← Back to context

Comment by Aurornis

2 days ago

> Anecdote is not data.

This is a situation where the data may not be capturing the reality, though.

An increasingly common tactic for decreasing crime statistics is to reduce reporting of crimes. The more difficult you make it to report a crime, the better the crime numbers look.

In one city I’m familiar with, it became so well known that reporting small crimes was a futile endeavor that people just gave up. It was common knowledge that you don’t bother calling the police unless it was a major crime. Not surprisingly, the crime statistics started to look better.

That’s why we have the national crime survey, performed by the ONS.

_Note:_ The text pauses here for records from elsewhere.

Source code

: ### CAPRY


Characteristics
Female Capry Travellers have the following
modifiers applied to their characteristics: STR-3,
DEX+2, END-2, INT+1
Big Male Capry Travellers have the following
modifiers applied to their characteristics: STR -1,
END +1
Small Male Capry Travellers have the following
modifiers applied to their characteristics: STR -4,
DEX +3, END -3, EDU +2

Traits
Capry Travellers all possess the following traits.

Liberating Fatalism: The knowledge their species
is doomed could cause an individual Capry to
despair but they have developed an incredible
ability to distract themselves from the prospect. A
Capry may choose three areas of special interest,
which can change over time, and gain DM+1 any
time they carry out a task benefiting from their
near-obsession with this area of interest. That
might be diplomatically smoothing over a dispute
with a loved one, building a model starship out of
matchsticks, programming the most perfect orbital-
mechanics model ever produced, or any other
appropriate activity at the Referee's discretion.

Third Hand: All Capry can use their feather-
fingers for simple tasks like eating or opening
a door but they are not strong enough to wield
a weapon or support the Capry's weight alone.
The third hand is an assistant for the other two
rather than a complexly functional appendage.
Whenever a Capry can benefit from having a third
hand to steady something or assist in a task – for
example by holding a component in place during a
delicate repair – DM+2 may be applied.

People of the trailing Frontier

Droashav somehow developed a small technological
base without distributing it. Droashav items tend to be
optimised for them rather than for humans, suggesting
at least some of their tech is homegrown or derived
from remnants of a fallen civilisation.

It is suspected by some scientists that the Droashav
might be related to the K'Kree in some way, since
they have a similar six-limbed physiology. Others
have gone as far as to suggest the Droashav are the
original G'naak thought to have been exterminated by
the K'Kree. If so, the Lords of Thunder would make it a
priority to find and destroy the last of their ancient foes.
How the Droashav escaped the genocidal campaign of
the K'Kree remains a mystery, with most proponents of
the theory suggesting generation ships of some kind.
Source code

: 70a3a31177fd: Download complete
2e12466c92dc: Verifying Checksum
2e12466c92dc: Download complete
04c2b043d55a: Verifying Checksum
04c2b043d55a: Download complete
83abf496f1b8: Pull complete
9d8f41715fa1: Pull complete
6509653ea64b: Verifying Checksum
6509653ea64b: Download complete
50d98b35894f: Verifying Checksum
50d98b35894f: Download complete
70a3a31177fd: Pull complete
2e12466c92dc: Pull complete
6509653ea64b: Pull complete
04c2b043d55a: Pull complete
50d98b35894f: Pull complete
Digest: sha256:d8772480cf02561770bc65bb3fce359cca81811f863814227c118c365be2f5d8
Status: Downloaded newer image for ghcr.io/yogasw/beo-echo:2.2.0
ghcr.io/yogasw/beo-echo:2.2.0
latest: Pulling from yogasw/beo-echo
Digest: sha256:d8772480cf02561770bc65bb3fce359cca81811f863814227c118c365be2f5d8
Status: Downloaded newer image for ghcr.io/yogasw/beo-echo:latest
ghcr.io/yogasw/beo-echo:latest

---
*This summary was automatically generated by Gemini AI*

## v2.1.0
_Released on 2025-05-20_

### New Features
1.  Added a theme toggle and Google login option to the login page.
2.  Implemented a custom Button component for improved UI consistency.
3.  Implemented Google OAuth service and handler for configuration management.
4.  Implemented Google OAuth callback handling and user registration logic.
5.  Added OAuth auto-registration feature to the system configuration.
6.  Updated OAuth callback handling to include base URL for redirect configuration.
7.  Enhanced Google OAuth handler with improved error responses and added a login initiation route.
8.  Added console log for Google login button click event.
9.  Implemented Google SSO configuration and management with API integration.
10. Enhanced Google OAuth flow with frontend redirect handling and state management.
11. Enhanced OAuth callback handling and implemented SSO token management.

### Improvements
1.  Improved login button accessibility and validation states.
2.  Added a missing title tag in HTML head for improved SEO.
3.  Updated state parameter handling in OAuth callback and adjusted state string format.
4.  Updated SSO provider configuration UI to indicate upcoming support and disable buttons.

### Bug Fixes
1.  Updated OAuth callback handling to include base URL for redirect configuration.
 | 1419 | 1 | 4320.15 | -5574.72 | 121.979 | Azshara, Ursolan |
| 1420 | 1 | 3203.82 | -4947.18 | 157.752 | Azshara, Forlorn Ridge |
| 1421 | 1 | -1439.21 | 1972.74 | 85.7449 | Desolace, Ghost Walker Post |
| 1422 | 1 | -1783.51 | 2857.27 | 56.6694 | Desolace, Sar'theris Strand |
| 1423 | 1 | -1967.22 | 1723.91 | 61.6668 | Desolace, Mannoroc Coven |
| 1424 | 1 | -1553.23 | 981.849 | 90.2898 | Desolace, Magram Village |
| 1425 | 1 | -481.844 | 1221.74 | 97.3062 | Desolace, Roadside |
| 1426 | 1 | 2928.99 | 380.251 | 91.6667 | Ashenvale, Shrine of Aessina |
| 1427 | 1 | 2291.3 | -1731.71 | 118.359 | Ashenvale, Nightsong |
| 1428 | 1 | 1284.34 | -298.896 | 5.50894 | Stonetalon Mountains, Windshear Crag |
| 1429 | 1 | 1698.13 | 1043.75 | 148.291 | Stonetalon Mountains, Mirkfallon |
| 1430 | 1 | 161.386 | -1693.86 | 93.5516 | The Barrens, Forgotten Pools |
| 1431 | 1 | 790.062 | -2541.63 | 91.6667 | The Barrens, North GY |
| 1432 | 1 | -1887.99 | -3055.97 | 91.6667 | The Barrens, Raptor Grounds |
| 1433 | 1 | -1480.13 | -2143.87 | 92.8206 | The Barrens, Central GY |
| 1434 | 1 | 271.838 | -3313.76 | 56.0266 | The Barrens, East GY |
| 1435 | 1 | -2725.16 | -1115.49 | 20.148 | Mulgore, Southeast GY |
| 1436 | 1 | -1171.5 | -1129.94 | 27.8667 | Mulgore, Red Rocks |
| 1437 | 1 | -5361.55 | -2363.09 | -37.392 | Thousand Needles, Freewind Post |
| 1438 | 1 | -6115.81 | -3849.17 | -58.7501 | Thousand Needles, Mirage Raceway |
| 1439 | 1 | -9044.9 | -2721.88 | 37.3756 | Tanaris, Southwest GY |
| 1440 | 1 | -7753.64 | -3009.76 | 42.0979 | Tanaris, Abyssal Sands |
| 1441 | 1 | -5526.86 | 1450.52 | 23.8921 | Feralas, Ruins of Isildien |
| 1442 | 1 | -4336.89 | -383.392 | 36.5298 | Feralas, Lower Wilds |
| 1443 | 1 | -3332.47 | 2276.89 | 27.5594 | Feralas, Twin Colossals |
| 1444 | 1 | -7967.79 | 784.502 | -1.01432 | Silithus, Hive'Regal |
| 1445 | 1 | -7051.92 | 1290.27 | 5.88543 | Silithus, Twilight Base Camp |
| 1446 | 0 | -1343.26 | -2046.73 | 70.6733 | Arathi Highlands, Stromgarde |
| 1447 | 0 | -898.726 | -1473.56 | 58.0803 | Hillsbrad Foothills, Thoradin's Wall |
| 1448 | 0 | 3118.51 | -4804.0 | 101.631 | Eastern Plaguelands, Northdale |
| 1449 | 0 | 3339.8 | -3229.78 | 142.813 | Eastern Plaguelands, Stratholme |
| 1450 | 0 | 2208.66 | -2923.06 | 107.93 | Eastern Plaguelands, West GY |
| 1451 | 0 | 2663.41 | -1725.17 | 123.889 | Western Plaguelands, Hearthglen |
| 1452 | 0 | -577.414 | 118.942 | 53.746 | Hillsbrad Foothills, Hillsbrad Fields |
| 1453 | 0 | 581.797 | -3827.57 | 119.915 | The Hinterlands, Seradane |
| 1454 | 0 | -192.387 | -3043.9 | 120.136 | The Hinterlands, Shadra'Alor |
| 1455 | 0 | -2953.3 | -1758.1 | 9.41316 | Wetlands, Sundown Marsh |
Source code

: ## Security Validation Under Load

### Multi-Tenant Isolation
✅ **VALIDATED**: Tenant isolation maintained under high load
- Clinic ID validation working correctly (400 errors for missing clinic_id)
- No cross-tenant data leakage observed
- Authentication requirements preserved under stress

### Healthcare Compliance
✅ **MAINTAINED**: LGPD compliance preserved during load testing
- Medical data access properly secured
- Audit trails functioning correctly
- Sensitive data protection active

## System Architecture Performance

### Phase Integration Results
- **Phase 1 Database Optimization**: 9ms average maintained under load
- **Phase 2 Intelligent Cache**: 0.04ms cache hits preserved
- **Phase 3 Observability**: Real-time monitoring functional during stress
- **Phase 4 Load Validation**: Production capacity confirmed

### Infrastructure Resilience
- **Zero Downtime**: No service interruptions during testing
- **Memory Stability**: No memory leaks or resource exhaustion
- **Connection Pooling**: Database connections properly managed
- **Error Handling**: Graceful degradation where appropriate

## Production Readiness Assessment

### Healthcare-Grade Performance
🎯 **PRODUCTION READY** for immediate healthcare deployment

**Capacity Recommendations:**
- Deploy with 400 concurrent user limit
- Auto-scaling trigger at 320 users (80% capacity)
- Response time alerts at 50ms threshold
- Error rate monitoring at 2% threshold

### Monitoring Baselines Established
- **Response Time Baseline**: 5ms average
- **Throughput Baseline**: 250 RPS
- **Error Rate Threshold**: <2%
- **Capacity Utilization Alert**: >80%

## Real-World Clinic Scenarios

Correlating it with police stats and murder stats suggests that reporting and recording is actually going up as a proportion of crime. Petty crime like shoplifting has gone up, but relatively speaking most people would probably take that over stabbing and murder even if ideally we’d have neither.

There’s this weird trend that’s taken over social media trying to portray London as a lawless hell hole but few people who actually live here are experiencing it that way, and the stats back that up. It’s largely people outside London that are claiming the crime is bad here.

pretty hard to underreport homicide

  • Not sure homicide fits into “small crime” category.

    • No, but it serves as a sense check on the other data. If the official stats were bogus and crime were spiraling out of control in London, it would be somewhat surprising to see homicides going down. The fact that one of the most objectively measurable crimes is going down lends some additional credibility to the statistics indicating that this trend is also being seen across other crime categories.